## Goal of the exercise
Where a line in the listing contains the string "each", copy that line out.

## Available data
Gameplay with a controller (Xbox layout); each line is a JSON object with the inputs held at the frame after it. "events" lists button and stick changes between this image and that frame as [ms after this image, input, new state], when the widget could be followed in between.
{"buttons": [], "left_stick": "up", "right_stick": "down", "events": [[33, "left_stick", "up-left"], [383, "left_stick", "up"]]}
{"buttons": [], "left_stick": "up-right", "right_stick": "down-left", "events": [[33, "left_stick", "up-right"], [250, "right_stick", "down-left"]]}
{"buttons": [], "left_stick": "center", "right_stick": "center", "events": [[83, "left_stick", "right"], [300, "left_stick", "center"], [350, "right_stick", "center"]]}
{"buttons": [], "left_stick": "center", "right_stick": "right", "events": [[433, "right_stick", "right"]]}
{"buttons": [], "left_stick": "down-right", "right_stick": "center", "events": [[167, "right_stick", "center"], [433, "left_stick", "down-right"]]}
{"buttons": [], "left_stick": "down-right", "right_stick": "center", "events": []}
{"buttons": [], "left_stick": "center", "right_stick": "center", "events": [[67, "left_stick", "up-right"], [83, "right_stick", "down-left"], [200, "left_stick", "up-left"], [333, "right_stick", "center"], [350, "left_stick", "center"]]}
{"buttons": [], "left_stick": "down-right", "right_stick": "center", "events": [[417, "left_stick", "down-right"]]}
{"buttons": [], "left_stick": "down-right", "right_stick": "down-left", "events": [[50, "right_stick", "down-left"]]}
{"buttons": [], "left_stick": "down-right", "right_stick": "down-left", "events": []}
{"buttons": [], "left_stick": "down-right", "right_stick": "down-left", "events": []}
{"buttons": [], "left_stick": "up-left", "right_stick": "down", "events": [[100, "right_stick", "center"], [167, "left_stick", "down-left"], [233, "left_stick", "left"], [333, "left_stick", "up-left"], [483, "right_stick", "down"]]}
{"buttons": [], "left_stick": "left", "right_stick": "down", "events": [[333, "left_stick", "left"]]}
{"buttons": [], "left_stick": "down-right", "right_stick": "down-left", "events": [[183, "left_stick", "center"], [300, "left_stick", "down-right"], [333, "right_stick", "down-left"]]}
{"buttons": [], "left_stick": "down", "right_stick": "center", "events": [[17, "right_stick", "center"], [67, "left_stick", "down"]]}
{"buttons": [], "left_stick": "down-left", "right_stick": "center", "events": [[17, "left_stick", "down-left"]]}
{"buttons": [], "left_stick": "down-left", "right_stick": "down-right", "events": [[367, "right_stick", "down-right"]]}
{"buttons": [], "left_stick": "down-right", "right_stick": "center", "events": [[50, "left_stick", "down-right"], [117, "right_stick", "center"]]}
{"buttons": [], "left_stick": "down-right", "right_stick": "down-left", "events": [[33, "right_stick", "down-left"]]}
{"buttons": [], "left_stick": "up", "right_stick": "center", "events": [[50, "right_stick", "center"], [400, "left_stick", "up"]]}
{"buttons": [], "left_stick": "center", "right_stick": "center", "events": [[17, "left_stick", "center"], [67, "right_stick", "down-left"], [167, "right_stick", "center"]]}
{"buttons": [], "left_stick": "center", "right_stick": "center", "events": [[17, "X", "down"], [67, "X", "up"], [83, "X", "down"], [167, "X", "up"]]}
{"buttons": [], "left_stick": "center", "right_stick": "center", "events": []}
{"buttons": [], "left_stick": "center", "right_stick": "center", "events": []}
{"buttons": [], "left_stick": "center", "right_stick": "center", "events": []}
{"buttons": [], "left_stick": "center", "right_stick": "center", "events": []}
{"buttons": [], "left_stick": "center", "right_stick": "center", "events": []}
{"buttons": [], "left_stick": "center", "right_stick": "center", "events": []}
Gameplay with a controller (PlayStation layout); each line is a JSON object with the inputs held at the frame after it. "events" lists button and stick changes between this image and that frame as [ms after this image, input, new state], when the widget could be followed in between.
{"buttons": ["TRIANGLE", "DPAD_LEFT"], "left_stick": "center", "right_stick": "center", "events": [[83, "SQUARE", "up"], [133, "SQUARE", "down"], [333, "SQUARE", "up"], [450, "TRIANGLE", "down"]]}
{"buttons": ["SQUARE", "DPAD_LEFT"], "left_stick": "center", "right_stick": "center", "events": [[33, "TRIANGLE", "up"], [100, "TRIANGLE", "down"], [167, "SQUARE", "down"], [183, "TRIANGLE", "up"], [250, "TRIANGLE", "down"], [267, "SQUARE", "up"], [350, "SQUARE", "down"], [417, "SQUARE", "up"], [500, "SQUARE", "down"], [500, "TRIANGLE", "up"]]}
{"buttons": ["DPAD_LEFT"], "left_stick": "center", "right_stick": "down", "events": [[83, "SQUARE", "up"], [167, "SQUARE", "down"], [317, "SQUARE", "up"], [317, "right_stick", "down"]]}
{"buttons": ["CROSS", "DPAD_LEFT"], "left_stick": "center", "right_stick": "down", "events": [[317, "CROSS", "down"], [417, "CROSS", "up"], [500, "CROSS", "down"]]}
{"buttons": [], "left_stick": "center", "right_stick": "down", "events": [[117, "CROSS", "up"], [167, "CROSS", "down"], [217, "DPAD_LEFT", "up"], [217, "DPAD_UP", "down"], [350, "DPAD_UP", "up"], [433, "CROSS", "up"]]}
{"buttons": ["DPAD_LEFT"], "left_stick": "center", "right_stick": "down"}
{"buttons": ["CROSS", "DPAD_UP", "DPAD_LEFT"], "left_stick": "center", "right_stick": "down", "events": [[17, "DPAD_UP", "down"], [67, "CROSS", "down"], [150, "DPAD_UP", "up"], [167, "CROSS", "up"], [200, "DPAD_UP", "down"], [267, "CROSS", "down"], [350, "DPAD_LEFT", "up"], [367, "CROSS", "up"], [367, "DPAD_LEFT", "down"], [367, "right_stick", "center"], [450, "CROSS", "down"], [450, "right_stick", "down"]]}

## Answer to this problem
Gameplay with a controller (Xbox layout); each line is a JSON object with the inputs held at the frame after it. "events" lists button and stick changes between this image and that frame as [ms after this image, input, new state], when the widget could be followed in between.
Gameplay with a controller (PlayStation layout); each line is a JSON object with the inputs held at the frame after it. "events" lists button and stick changes between this image and that frame as [ms after this image, input, new state], when the widget could be followed in between.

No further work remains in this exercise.